* RECORDS FOR PROCESSING
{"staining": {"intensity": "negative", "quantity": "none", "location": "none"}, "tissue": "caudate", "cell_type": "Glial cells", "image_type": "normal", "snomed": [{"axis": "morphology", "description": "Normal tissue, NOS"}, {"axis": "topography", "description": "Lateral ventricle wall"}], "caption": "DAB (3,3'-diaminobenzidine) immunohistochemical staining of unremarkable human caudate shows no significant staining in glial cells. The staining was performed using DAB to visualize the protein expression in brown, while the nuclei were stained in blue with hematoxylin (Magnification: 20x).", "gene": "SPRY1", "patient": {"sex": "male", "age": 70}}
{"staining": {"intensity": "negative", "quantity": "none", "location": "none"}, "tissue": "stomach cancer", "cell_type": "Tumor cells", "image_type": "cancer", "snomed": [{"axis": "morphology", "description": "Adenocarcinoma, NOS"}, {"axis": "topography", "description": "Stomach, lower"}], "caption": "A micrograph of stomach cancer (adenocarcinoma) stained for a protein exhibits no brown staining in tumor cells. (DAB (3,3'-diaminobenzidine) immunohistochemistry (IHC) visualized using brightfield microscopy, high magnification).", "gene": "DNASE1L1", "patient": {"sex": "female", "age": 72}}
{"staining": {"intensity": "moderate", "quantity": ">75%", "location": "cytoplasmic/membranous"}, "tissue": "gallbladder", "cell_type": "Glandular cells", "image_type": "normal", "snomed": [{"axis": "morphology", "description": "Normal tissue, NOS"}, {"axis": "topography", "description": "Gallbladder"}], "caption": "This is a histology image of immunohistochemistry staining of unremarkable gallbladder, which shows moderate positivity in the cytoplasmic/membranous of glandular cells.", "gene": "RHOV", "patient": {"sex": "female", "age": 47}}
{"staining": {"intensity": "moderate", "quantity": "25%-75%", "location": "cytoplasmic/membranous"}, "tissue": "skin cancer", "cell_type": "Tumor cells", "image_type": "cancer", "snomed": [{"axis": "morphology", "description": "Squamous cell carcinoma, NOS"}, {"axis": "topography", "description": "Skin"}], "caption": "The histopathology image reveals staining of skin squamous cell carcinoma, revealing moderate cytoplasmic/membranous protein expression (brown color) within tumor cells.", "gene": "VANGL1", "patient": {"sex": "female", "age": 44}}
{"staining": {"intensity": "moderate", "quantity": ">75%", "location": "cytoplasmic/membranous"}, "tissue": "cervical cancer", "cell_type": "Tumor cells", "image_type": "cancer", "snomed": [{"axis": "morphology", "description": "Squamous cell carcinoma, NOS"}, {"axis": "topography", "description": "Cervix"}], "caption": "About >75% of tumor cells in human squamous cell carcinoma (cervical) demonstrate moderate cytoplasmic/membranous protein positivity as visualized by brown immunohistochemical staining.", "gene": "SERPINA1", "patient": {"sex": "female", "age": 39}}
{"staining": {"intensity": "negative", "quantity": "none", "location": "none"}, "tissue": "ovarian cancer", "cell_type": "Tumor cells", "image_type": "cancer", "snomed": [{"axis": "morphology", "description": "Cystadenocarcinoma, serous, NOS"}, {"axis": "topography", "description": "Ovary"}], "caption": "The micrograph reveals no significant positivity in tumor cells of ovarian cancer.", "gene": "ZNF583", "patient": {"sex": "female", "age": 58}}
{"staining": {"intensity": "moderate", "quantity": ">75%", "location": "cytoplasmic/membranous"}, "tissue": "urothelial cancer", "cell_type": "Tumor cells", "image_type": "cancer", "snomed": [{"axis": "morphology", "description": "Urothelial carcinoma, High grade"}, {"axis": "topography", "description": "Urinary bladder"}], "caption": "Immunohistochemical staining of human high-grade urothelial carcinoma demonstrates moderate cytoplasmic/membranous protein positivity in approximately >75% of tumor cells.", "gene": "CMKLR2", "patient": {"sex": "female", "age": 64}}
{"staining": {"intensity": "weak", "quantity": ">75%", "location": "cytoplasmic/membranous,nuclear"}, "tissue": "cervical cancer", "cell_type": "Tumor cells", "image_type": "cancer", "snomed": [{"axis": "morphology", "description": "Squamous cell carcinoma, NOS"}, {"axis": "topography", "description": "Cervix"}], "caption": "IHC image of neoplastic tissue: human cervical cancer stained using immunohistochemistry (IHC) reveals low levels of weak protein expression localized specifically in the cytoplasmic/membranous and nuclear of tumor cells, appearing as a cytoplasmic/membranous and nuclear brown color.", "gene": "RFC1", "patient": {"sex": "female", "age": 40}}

* EXERCISE DESCRIPTION
All of the records should be transcribed exactly, with nothing left out.

* SOLVED EXERCISE
{"staining": {"intensity": "negative", "quantity": "none", "location": "none"}, "tissue": "caudate", "cell_type": "Glial cells", "image_type": "normal", "snomed": [{"axis": "morphology", "description": "Normal tissue, NOS"}, {"axis": "topography", "description": "Lateral ventricle wall"}], "caption": "DAB (3,3'-diaminobenzidine) immunohistochemical staining of unremarkable human caudate shows no significant staining in glial cells. The staining was performed using DAB to visualize the protein expression in brown, while the nuclei were stained in blue with hematoxylin (Magnification: 20x).", "gene": "SPRY1", "patient": {"sex": "male", "age": 70}}
{"staining": {"intensity": "negative", "quantity": "none", "location": "none"}, "tissue": "stomach cancer", "cell_type": "Tumor cells", "image_type": "cancer", "snomed": [{"axis": "morphology", "description": "Adenocarcinoma, NOS"}, {"axis": "topography", "description": "Stomach, lower"}], "caption": "A micrograph of stomach cancer (adenocarcinoma) stained for a protein exhibits no brown staining in tumor cells. (DAB (3,3'-diaminobenzidine) immunohistochemistry (IHC) visualized using brightfield microscopy, high magnification).", "gene": "DNASE1L1", "patient": {"sex": "female", "age": 72}}
{"staining": {"intensity": "moderate", "quantity": ">75%", "location": "cytoplasmic/membranous"}, "tissue": "gallbladder", "cell_type": "Glandular cells", "image_type": "normal", "snomed": [{"axis": "morphology", "description": "Normal tissue, NOS"}, {"axis": "topography", "description": "Gallbladder"}], "caption": "This is a histology image of immunohistochemistry staining of unremarkable gallbladder, which shows moderate positivity in the cytoplasmic/membranous of glandular cells.", "gene": "RHOV", "patient": {"sex": "female", "age": 47}}
{"staining": {"intensity": "moderate", "quantity": "25%-75%", "location": "cytoplasmic/membranous"}, "tissue": "skin cancer", "cell_type": "Tumor cells", "image_type": "cancer", "snomed": [{"axis": "morphology", "description": "Squamous cell carcinoma, NOS"}, {"axis": "topography", "description": "Skin"}], "caption": "The histopathology image reveals staining of skin squamous cell carcinoma, revealing moderate cytoplasmic/membranous protein expression (brown color) within tumor cells.", "gene": "VANGL1", "patient": {"sex": "female", "age": 44}}
{"staining": {"intensity": "moderate", "quantity": ">75%", "location": "cytoplasmic/membranous"}, "tissue": "cervical cancer", "cell_type": "Tumor cells", "image_type": "cancer", "snomed": [{"axis": "morphology", "description": "Squamous cell carcinoma, NOS"}, {"axis": "topography", "description": "Cervix"}], "caption": "About >75% of tumor cells in human squamous cell carcinoma (cervical) demonstrate moderate cytoplasmic/membranous protein positivity as visualized by brown immunohistochemical staining.", "gene": "SERPINA1", "patient": {"sex": "female", "age": 39}}
{"staining": {"intensity": "negative", "quantity": "none", "location": "none"}, "tissue": "ovarian cancer", "cell_type": "Tumor cells", "image_type": "cancer", "snomed": [{"axis": "morphology", "description": "Cystadenocarcinoma, serous, NOS"}, {"axis": "topography", "description": "Ovary"}], "caption": "The micrograph reveals no significant positivity in tumor cells of ovarian cancer.", "gene": "ZNF583", "patient": {"sex": "female", "age": 58}}
{"staining": {"intensity": "moderate", "quantity": ">75%", "location": "cytoplasmic/membranous"}, "tissue": "urothelial cancer", "cell_type": "Tumor cells", "image_type": "cancer", "snomed": [{"axis": "morphology", "description": "Urothelial carcinoma, High grade"}, {"axis": "topography", "description": "Urinary bladder"}], "caption": "Immunohistochemical staining of human high-grade urothelial carcinoma demonstrates moderate cytoplasmic/membranous protein positivity in approximately >75% of tumor cells.", "gene": "CMKLR2", "patient": {"sex": "female", "age": 64}}
{"staining": {"intensity": "weak", "quantity": ">75%", "location": "cytoplasmic/membranous,nuclear"}, "tissue": "cervical cancer", "cell_type": "Tumor cells", "image_type": "cancer", "snomed": [{"axis": "morphology", "description": "Squamous cell carcinoma, NOS"}, {"axis": "topography", "description": "Cervix"}], "caption": "IHC image of neoplastic tissue: human cervical cancer stained using immunohistochemistry (IHC) reveals low levels of weak protein expression localized specifically in the cytoplasmic/membranous and nuclear of tumor cells, appearing as a cytoplasmic/membranous and nuclear brown color.", "gene": "RFC1", "patient": {"sex": "female", "age": 40}}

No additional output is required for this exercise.